Едва я заглянул внутрь, как послышались приглушенные голоса. Говорили явно на кухне, но дверь туда была заперта, и слов было не разобрать. Стена кухни выходила небольшим вентиляционным оконцем в уборную. В норме это была мойка, но в лютые зимы выбегать на улицу по нужде было проблематично, потому между домашними было условлено, что нужник в виде отдельно стоящего корыта временно располагался именно там. Остальной дом, казалось, спал беспробудным сном. Незамеченный, я на четвереньках прошмыгнул в мойку, предусмотрительно выставляя вперед руки, чтобы не вляпаться в корыто, еще полное испражнений с ночи. Таким образом я добрался до заветного оконца, что тускло светило под потолком. Оттуда тянуло табаком — сидевшие на кухне мужчины, очевидно, закурили. Первые секунды мне казалось, что их уже нет в доме, такая стояла тишь. Но вдруг из окна донеслись четкие шаги. Ходил незнакомец. Хозяйскую поступь я бы из множества узнал. Тяжелые шаги вдруг затихли, и я уловил тихий разговор:
—…Не думал ли ты, Курьма, что я прощу тебе долг? — сурово поинтересовался путник.

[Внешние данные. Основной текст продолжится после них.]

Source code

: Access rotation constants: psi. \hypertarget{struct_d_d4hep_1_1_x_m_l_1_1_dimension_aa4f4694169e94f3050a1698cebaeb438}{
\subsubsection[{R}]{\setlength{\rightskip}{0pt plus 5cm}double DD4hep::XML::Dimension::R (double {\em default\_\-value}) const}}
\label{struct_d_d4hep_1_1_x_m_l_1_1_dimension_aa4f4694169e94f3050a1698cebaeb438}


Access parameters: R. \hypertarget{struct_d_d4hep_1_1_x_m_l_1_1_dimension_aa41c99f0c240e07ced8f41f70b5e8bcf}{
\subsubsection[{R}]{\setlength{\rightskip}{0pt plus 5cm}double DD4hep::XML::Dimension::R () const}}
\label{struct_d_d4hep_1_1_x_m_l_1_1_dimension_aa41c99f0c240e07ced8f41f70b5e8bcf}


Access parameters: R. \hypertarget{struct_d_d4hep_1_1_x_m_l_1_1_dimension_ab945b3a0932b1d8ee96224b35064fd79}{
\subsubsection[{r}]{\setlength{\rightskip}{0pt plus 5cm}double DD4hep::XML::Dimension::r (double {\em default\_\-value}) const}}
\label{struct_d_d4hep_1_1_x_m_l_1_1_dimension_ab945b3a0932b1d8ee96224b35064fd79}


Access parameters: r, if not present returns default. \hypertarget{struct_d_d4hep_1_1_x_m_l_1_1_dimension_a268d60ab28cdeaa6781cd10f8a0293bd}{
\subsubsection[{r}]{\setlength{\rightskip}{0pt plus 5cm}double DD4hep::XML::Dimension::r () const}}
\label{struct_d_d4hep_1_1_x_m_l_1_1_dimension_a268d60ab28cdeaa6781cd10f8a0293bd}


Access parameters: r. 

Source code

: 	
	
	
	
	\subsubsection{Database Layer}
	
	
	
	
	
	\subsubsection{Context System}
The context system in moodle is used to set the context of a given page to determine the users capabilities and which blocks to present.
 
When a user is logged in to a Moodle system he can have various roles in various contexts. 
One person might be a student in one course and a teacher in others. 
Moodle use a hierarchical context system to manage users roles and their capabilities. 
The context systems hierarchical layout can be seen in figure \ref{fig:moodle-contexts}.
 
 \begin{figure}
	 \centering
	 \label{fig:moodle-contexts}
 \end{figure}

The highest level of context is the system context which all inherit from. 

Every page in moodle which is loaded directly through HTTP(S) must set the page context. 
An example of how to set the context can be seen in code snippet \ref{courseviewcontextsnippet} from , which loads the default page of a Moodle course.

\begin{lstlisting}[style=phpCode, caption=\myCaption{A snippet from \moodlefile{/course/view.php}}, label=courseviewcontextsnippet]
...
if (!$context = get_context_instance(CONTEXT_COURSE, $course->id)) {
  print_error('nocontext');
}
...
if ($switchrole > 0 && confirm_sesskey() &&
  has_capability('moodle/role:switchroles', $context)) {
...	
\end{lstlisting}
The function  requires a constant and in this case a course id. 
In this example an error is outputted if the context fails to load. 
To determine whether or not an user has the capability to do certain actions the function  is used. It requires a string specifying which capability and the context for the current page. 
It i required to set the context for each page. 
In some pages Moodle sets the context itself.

— Егеря не приходят сюда ежегодно, — ледяным тоном отвечал хозяин.
Я знал этот тон. То был тон лютой ненависти вперемешку с бессилием. Так, тихо, сквозь зубы, скрипя металлом, говорил хозяин лишь в моменты истинного гнева.
— Я решил, — продолжал хозяин, — ты не явишься ранее теплых мен. Я и сейчас-то не признал тебя, егерь. В такую погоду до нашего куреня не добраться.
— И ты решил поднять руку на спящего егеря, не разобравшись? — спокойно спросил незнакомец.
— Мне не нужны лишние рты. Зиме конца и края не видать, а у меня горючий камень на исходе, скотину и ту обогревать нечем. Придется забивать раньше времени…
— Я предупреждал тебя, Курьма! — грозно перебил егерь хозяина. — Твой курень у меня поперек глотки стоит, а ты, баран упрямый, сам привел своих людей к такому концу.
— Мне нечем тебе платить! — столь же яростно воскликнул хозяин. — Даже если ты решишь силой отнять, отнимать нечего!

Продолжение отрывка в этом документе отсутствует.